Science Fiction as a Mode of Awareness

Patrick Nagle, English 65, The Cyborg Self, Brown University (Fall 2006)

Ivan Csicsery-Ronay, in his essay "The SF of Theory," posits SF (short for science fiction), not only as a type of literature, but a way of understanding the world:

SF, then, is not a genre of literary entertainment only, but a mode of awareness, a complex hesitation about the relationship between imaginary conceptions and historical reality unfolding into the future. SF orients itself within a conception of history that holds that science and technology actively participate in the creation of reality, and thus "implant" human uncertainty into the nonhuman world.

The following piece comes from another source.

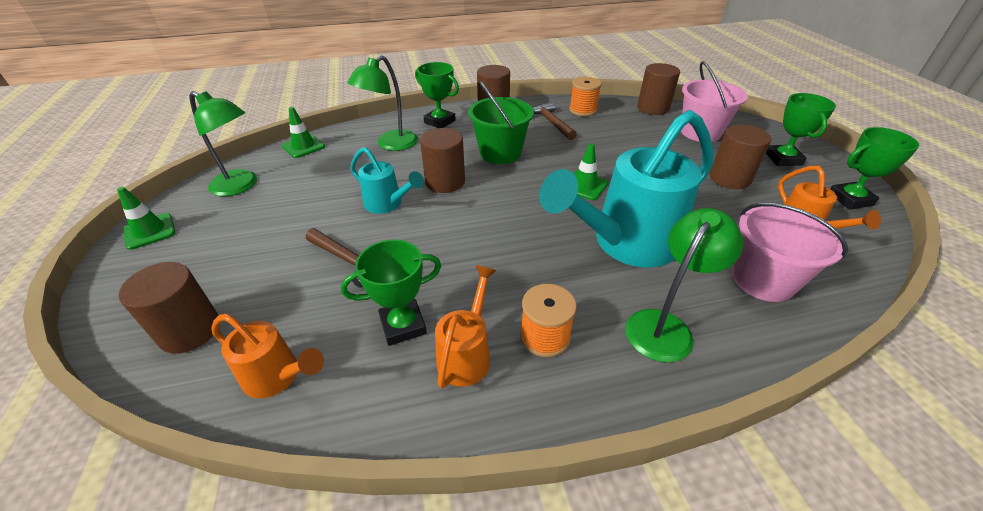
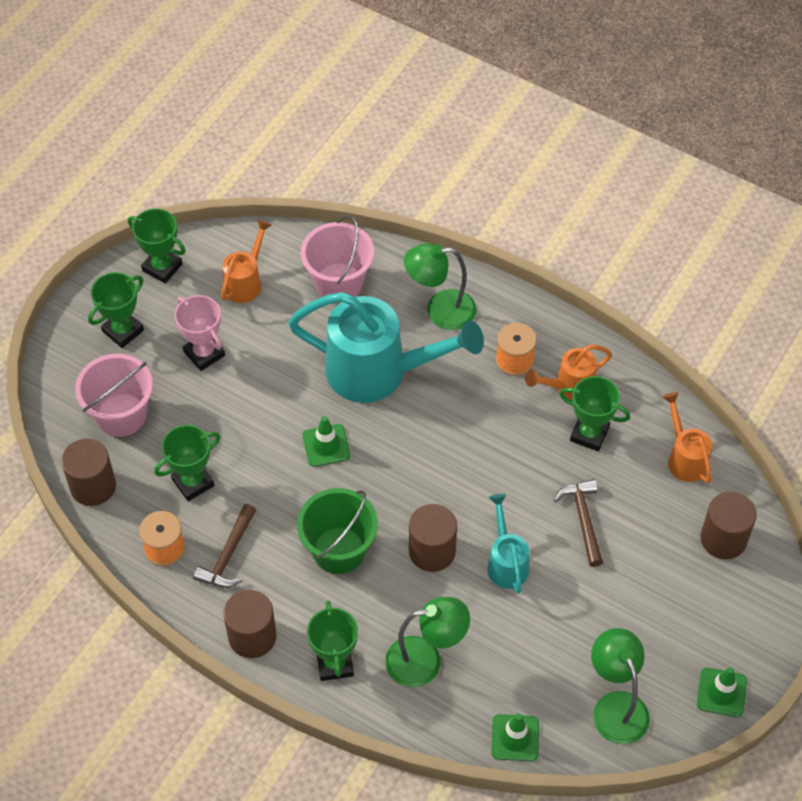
camera: 135 degrees left, 15 degrees up
brown cylinder [709,125,771,189] -> pink trophy [175,295,225,371]
none -> green trophy [154,425,220,501]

SF has become a form of discourse that directly engages postmodern language and culture and has (for the moment at least) a privileged position because of its generic interest in the intersection of technology, scientific theory, and social practice. Since the late 1960s, when it became the chosen vehicle for both technocratic and critical utopian writing, SF has experienced a steady growth in popularity, critical interest, and theoretical sophistication. It reflects and engages the technological culture that is coming to pervade every aspect of human society. The irresistible expansion of communications technologies has drawn the traditional spheres of power into an ever-tightening web of instrumental rationalization. Simultaneously, the culture of information has rewritten the notions of nature and transcendence that have dominated Western societies for the past few centuries, replacing them with an as yet inchoate world-view we might call "artificial immanence" — in which every value that previous cultures considered transcendental or naturally given is at least theoretically capable of artificial replication or simulation. In this sense, SF has become a mode of discourse establishing its own domain linking literary, philosophical, and scientific imaginations, and subverting the cultural boundaries between them, and in its narratives producing and hyperbolizing the new immanence. It regularly employs drastic new scientific concepts of material and social relations, which in turn have influenced our conceptions of what is imaginable or plausible. And it has become an aspect of the quotidian consciousness of people living in the post-industrial world, daily witnesses to the transformations of their values and material conditions in the wake of technological acceleration beyond their conceptual threshold.